- Stored data entries -
########

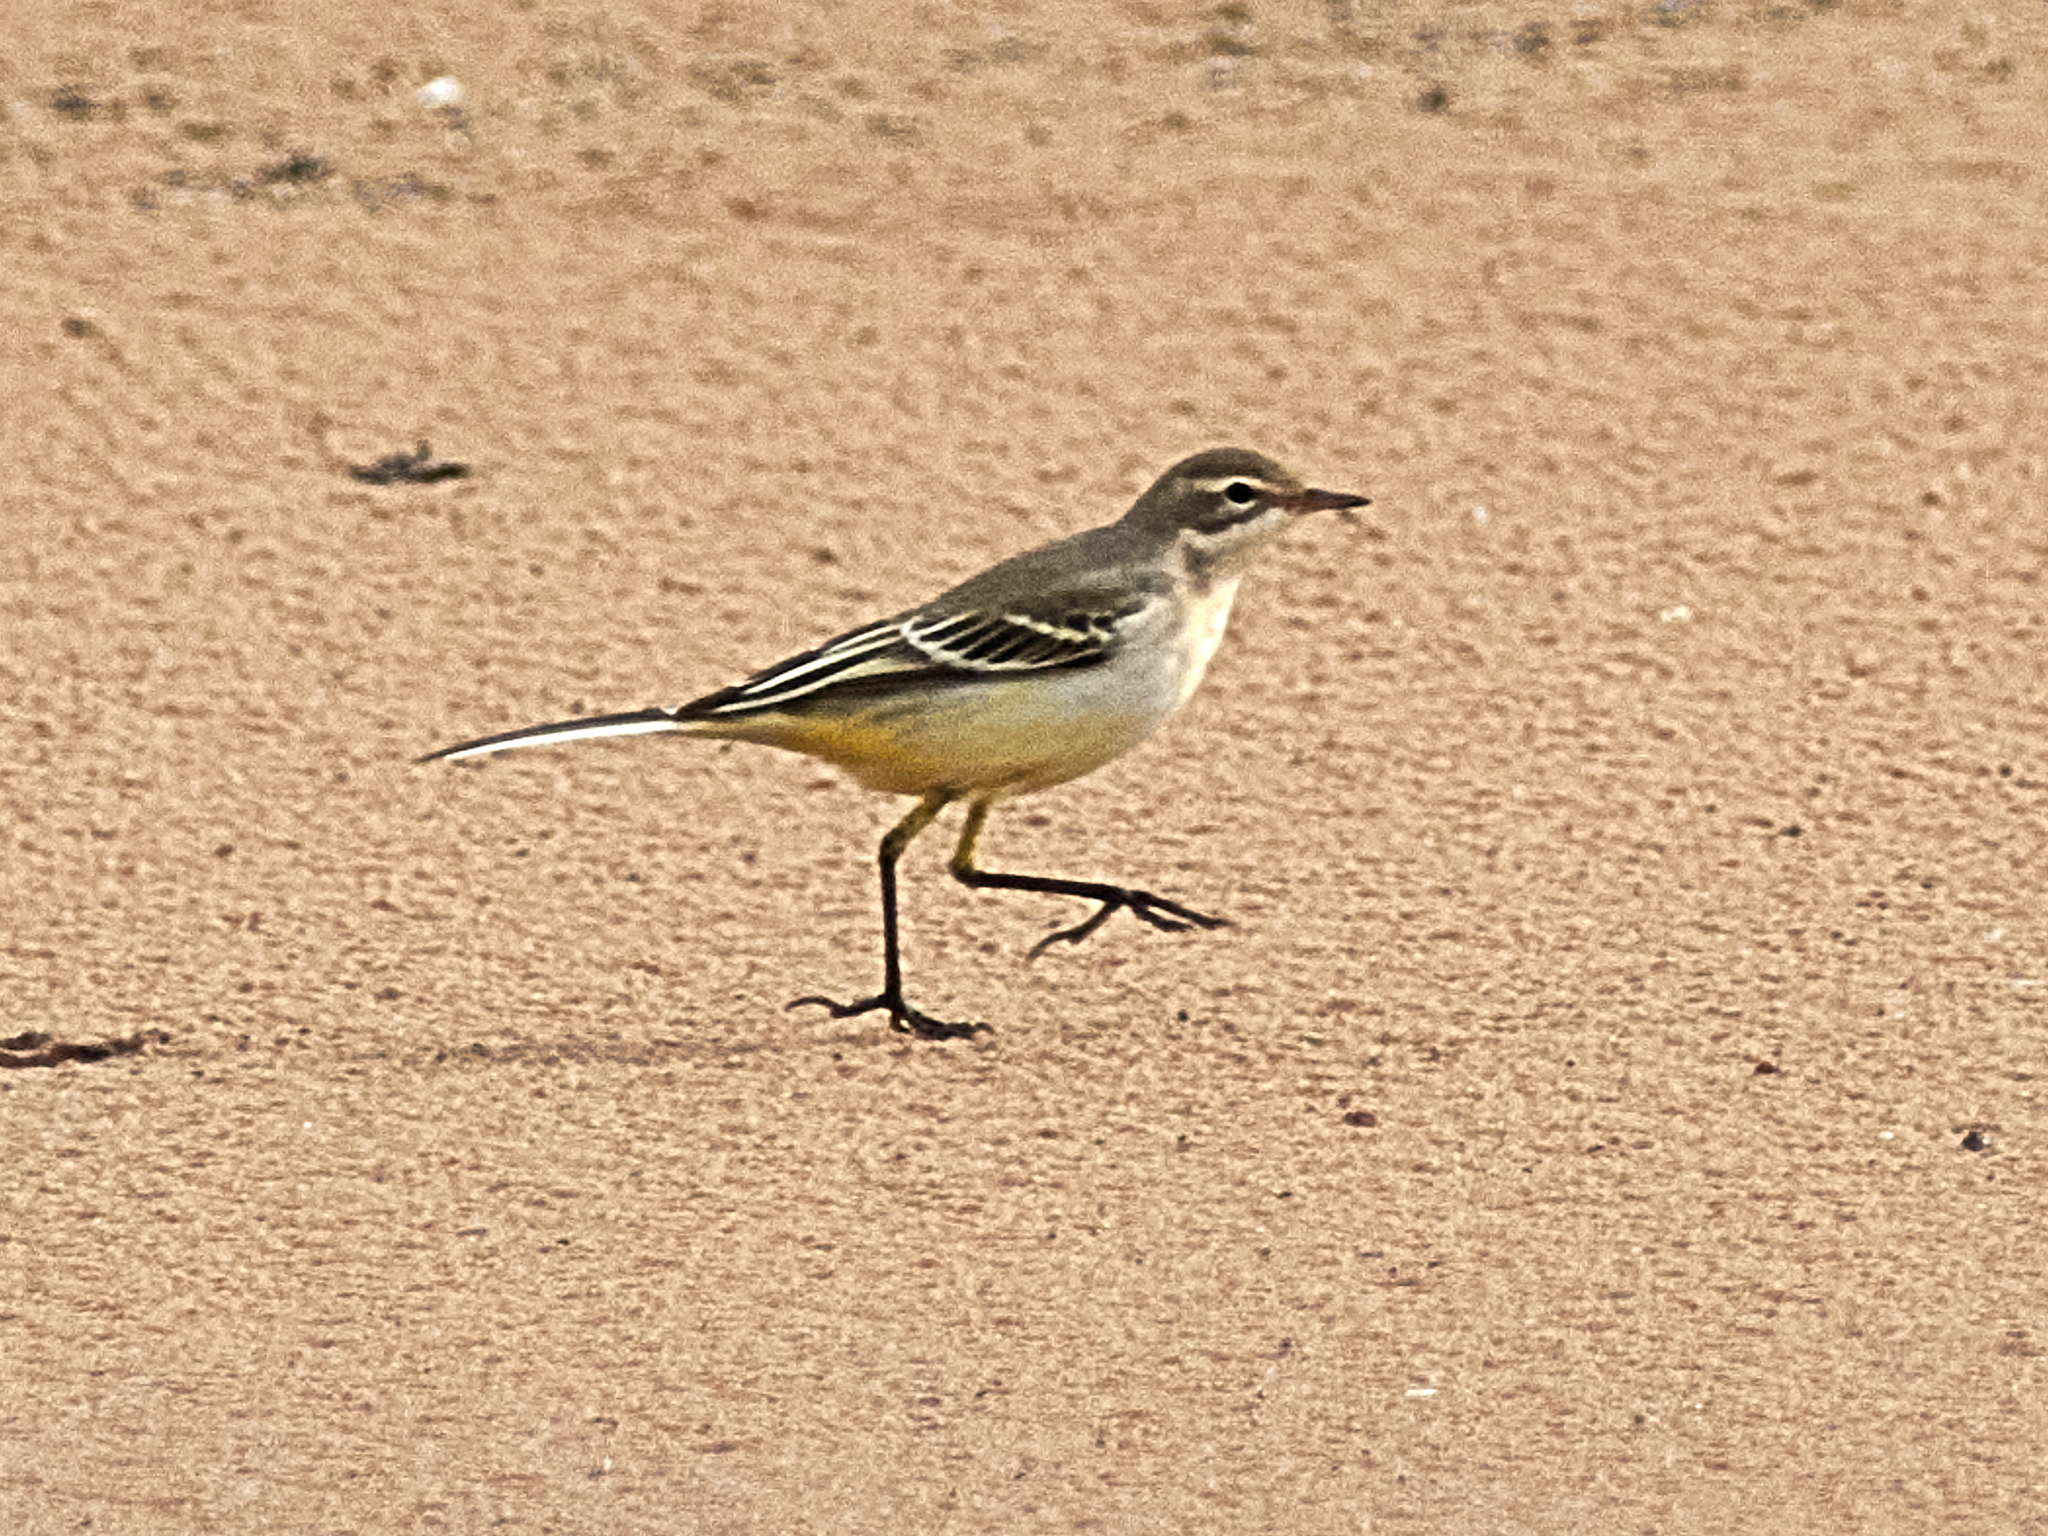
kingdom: Animalia
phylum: Chordata
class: Aves
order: Passeriformes
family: Motacillidae
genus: Motacilla
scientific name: Motacilla flava
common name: Western yellow wagtail
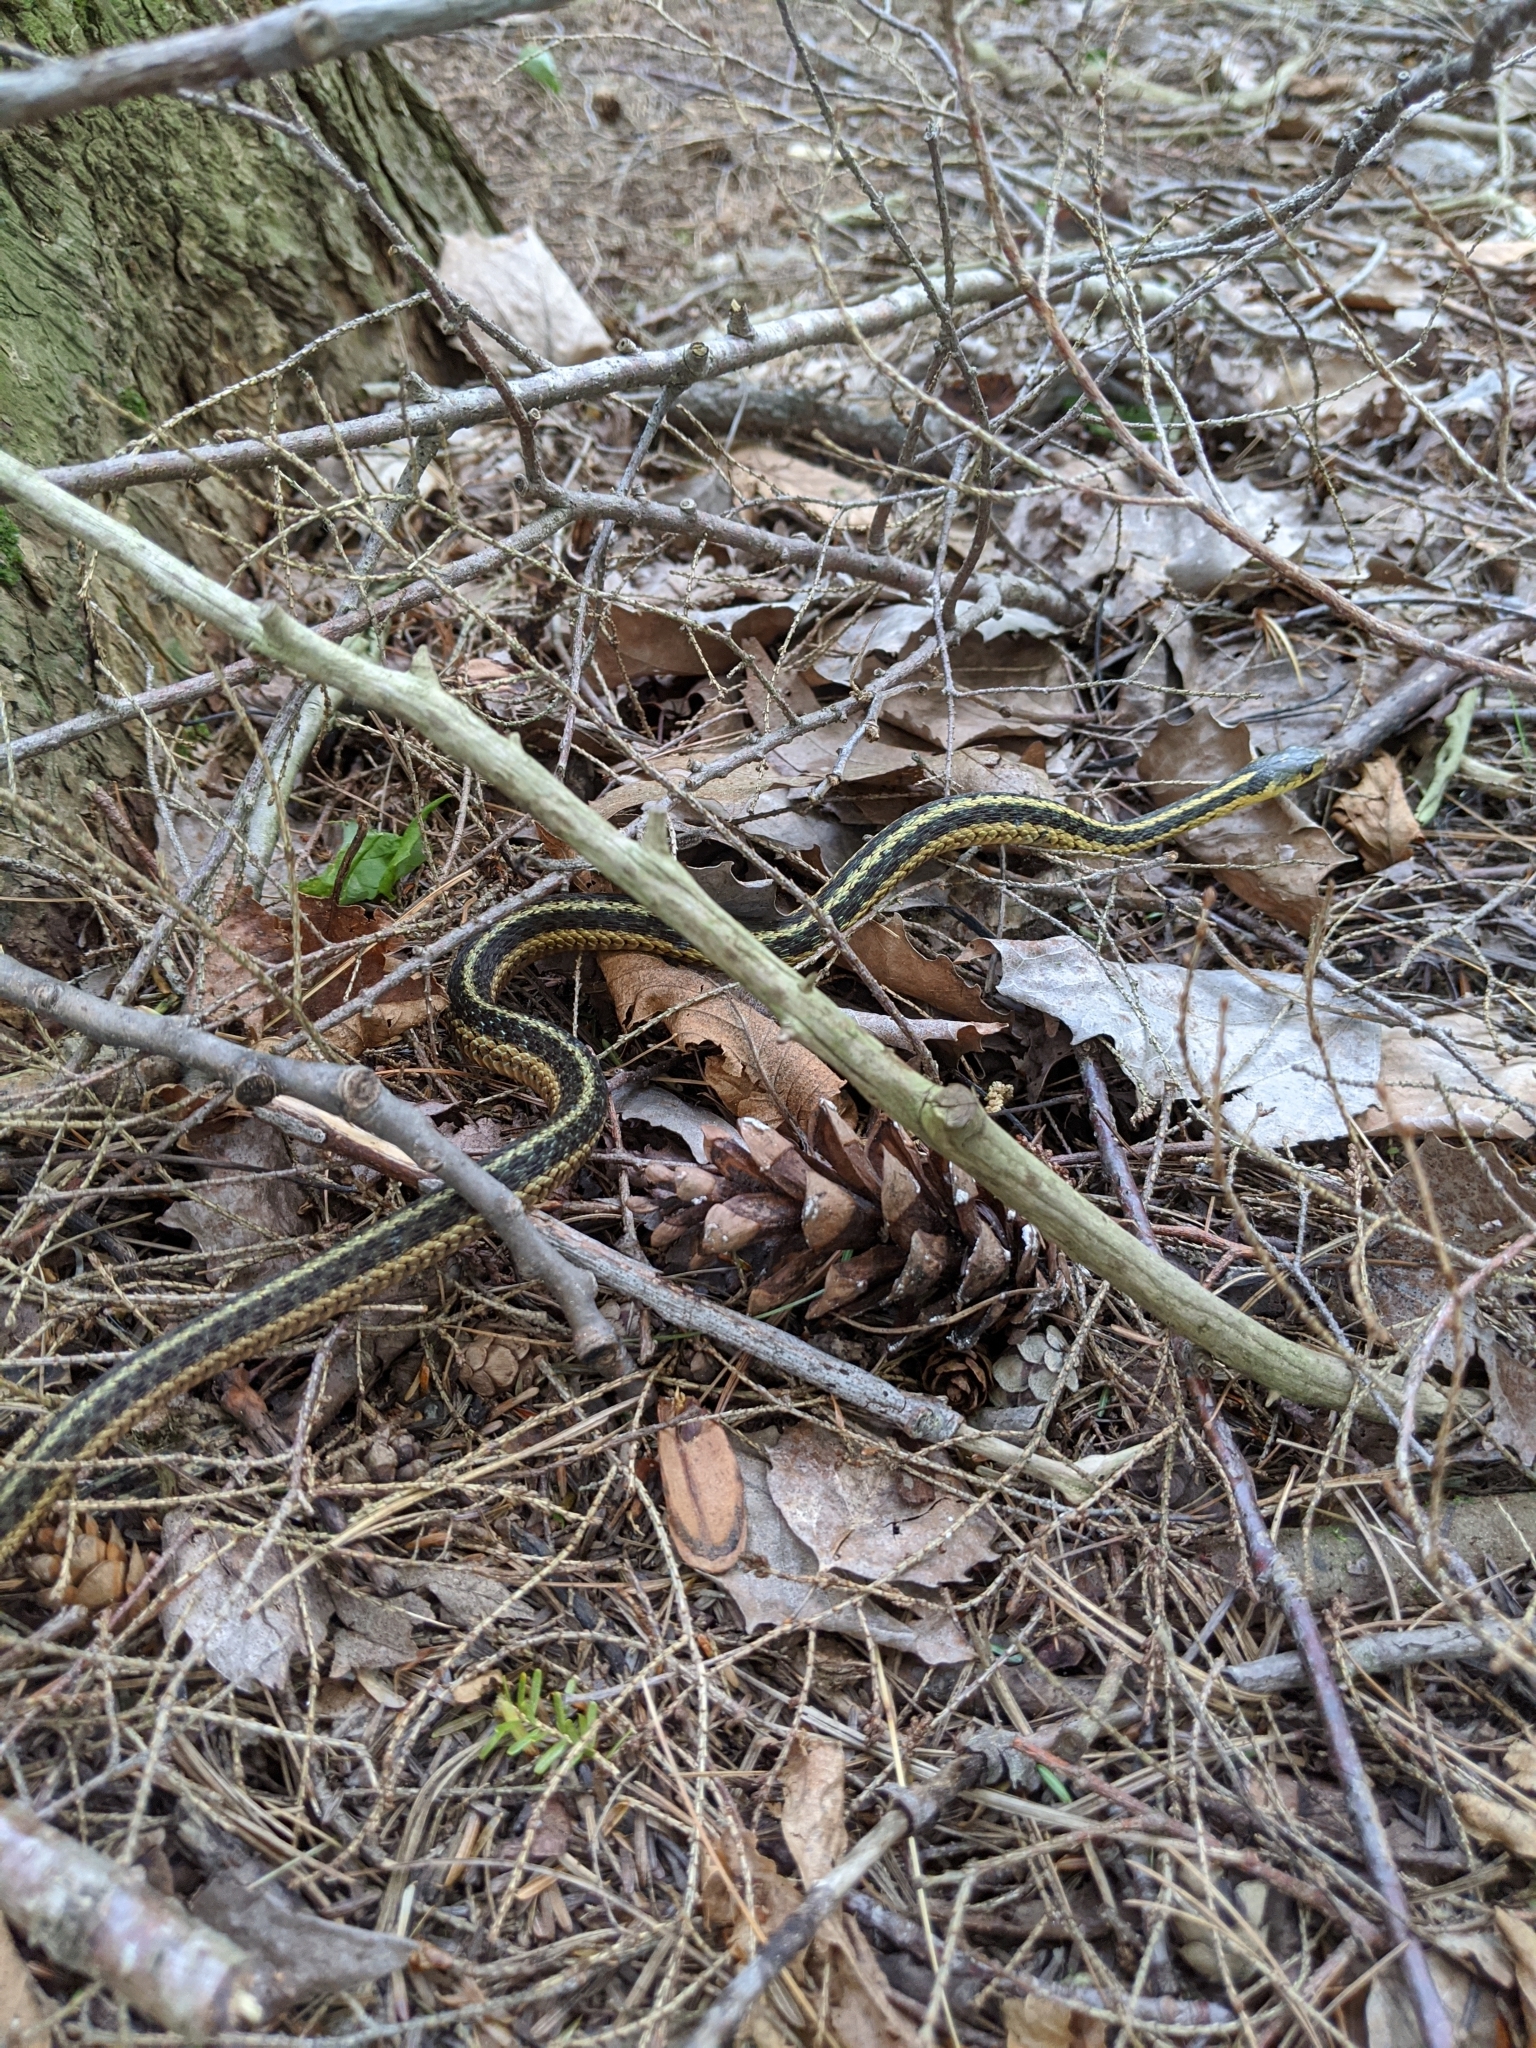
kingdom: Animalia
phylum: Chordata
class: Squamata
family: Colubridae
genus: Thamnophis
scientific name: Thamnophis sirtalis
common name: Common garter snake
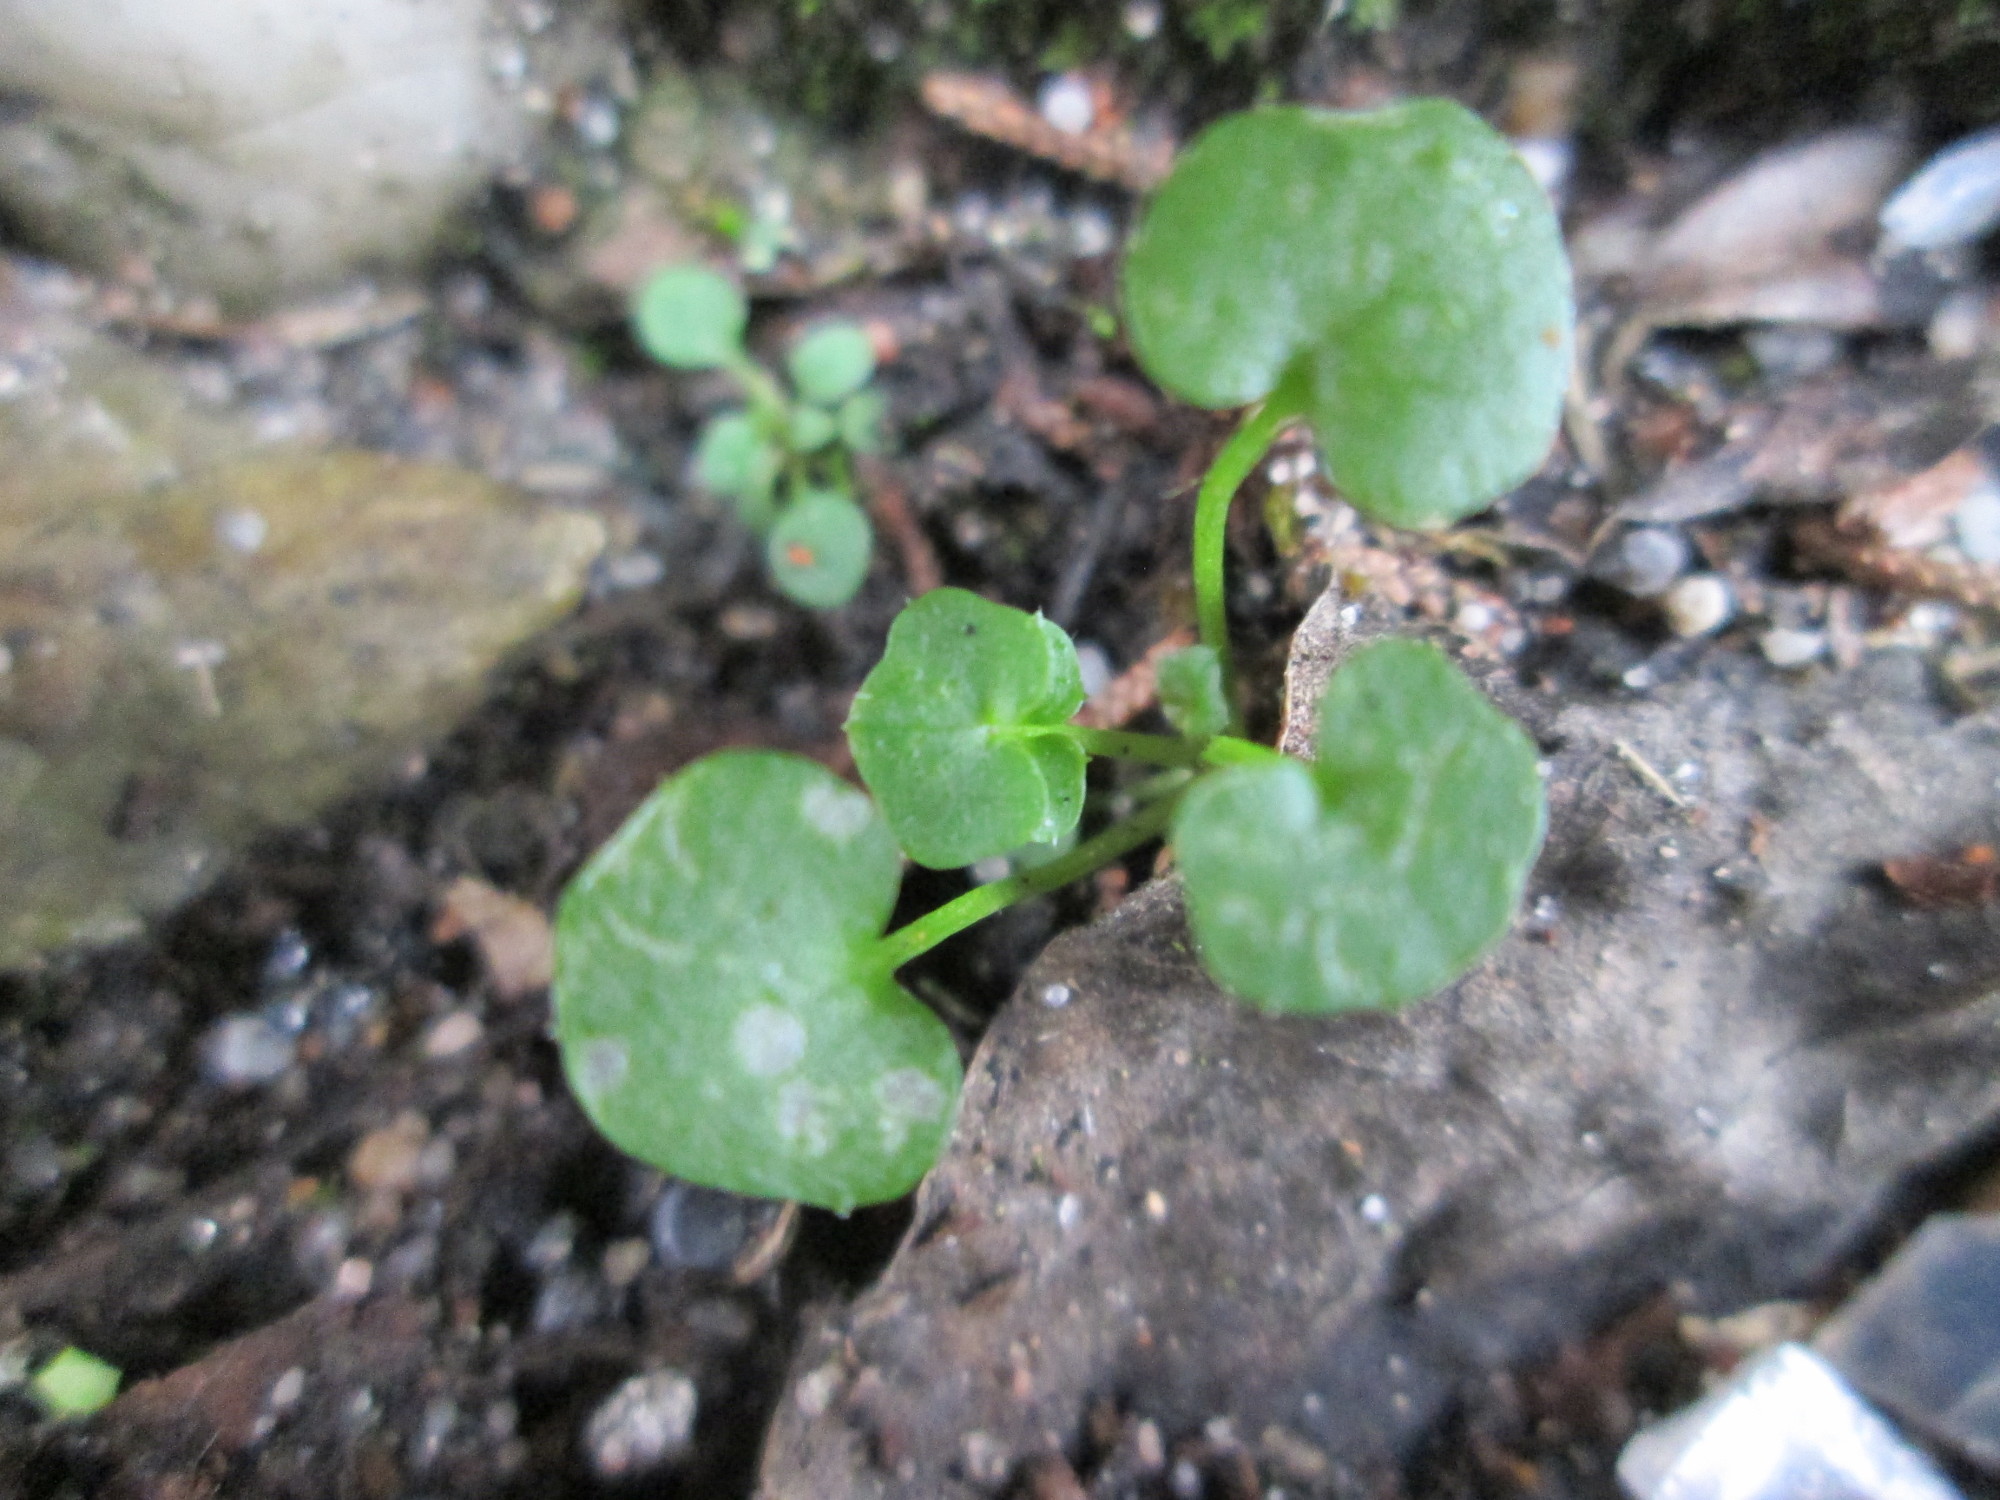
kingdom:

########

- REQUIREMENTS -
Write out the classification lines from every record word for word, and leave the pictures out.

- RESULT OF THIS TASK -
kingdom: Animalia
phylum: Chordata
class: Aves
order: Passeriformes
family: Motacillidae
genus: Motacilla
scientific name: Motacilla flava
common name: Western yellow wagtail
kingdom: Animalia
phylum: Chordata
class: Squamata
family: Colubridae
genus: Thamnophis
scientific name: Thamnophis sirtalis
common name: Common garter snake
kingdom:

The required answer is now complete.